Seeds were collected locally and, we are lucky in West Mayo to have so many wildflowers to choose from. After dehiscing the seeds are stored in paper bags over the winter. We realise that this is a long term project but we are happy to give our native wild flowers a chance to increase every year. Patrick used the wildflower garden to springboard a wildlife pond competition. As a result of running the wildlife pond competition two established ponds were identified in the same locality as the wildflower patch. In King’s Hill common frog (and tadpoles), smooth newt, leech, shrimp, daphnia are in residence and Three hedgehog hibernacula were created by making a hollow in the ground covered by natural debris. Also that it contains no non- native predators such as goldfish. It is seven years old and is adjoining semi- natural woodland Cavity nesting solitary bee area created using compacted sand. Patrick is now encouraging others to develop wildlife ponds in suitable areas.

Self -heal was found in a very short cut lawn in at the back of Boffin St. It is hoped that it can be allowed to grow a little longer this year after Patrick Fahy the Biodiversity Officer informed them of the environmental impact and benefits.

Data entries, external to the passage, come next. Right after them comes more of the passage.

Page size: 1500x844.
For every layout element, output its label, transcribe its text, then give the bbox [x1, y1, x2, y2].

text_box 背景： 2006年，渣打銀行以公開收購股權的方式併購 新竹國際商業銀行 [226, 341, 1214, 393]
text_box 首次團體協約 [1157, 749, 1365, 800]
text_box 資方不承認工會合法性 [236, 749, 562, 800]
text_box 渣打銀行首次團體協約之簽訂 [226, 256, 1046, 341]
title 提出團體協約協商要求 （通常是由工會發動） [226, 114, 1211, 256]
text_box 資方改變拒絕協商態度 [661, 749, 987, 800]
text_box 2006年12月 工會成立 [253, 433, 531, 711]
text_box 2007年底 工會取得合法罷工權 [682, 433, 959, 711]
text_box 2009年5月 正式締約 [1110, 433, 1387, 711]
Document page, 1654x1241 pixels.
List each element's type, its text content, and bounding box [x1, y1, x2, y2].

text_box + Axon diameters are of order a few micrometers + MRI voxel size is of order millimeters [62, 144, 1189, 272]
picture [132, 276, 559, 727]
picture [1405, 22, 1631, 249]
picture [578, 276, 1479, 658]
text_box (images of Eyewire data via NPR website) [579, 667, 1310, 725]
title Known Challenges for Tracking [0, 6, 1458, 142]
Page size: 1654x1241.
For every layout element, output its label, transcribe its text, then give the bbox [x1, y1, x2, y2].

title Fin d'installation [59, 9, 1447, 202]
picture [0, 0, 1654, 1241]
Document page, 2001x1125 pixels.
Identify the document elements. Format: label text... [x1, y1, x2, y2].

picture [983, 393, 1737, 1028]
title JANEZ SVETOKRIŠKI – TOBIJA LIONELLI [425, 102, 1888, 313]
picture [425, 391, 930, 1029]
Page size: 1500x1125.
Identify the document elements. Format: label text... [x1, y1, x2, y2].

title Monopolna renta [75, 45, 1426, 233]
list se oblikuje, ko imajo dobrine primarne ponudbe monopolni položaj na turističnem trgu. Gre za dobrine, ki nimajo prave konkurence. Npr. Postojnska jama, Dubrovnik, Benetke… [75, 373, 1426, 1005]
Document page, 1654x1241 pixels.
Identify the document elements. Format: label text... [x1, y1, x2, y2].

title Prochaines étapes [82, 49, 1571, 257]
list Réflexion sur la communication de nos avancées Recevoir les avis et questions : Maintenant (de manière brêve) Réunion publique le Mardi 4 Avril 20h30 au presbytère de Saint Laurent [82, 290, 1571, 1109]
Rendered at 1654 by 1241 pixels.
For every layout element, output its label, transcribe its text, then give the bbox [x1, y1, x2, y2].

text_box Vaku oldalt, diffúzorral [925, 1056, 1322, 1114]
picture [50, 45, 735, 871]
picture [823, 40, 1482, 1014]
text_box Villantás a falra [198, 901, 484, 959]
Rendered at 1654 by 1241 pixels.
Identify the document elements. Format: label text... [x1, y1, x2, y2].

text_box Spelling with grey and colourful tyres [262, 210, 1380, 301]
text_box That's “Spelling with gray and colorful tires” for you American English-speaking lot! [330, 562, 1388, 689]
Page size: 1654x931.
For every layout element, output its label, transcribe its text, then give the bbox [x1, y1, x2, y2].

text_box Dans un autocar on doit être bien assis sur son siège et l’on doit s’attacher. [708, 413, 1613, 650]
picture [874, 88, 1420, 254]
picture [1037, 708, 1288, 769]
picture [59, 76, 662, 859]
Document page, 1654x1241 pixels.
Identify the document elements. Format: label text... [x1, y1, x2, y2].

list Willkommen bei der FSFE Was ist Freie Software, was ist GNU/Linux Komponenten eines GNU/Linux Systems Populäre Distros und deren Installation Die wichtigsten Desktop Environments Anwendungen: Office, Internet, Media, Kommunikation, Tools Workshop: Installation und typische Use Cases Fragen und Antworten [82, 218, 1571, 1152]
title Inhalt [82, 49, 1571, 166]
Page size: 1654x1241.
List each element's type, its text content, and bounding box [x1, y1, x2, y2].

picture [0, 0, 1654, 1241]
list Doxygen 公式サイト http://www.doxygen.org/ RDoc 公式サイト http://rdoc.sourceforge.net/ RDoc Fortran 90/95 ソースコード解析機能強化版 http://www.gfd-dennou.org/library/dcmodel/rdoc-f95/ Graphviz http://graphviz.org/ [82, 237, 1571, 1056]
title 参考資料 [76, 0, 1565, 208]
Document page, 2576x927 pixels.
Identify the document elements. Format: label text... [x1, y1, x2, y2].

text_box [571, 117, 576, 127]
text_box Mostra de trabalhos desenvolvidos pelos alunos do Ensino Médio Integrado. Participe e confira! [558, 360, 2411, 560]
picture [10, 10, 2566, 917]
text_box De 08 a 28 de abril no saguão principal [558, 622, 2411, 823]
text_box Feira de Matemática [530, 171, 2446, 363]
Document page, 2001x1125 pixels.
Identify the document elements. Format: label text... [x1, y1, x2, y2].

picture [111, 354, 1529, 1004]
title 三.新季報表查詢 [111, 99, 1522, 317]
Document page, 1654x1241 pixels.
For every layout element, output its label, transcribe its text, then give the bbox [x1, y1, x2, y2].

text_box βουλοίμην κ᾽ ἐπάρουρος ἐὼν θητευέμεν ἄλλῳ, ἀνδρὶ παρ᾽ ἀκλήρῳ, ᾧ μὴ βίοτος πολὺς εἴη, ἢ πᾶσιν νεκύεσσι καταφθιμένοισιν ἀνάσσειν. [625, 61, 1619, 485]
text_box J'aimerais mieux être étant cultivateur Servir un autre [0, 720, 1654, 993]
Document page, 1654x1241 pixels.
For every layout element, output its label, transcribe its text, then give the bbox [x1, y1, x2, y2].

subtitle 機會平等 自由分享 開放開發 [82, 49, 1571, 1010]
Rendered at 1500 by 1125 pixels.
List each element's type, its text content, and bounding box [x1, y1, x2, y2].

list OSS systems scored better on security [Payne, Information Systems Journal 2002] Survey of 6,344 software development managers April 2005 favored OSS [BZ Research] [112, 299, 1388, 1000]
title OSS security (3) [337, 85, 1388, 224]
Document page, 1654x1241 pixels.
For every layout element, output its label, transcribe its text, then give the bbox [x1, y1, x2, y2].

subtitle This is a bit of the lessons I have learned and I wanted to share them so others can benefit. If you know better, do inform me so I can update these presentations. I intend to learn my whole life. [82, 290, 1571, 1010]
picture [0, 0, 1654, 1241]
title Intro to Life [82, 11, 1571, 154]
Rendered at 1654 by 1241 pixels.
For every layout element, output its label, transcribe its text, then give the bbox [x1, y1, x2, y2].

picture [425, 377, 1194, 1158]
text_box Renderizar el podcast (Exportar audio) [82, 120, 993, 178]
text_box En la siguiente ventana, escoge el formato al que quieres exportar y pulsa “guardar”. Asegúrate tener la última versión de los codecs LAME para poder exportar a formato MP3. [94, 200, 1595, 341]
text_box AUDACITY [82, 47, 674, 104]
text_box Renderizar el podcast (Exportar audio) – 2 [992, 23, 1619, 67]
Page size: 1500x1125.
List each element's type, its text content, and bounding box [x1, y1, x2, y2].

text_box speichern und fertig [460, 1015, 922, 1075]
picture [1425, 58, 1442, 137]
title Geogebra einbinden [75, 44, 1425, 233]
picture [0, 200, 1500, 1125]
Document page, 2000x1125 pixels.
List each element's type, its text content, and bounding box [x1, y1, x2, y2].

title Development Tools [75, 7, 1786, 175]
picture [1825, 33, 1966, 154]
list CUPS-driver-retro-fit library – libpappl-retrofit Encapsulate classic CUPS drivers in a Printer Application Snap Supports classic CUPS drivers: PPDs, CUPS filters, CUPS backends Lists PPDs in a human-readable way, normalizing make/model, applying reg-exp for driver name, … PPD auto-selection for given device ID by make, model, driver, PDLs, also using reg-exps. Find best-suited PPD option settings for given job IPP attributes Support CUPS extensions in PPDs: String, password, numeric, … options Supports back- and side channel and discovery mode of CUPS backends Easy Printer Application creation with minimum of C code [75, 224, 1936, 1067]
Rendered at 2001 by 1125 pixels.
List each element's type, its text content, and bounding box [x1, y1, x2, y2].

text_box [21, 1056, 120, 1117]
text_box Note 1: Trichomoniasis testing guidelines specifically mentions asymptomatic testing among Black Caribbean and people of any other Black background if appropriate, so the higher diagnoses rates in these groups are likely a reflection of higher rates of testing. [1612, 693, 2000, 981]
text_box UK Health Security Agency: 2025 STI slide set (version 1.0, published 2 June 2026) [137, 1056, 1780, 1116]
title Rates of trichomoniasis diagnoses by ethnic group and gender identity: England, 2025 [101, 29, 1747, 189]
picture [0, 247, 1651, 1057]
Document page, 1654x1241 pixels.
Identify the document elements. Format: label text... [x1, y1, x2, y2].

Pat noticed lots of Queen Bumblebees flying around after 5pm on April 20th.They seemed to be exploring areas either for their maps or looking for a nest site.  He decided to make a nest from stone located at “our wildflower garden”.

Due South was located an elevation in the inner area to reduce the chance of flooding and as far out of the shade of the trees on the south slope as possible.

All actions will be put on the Biodiversity data centre “action for pollinators” map.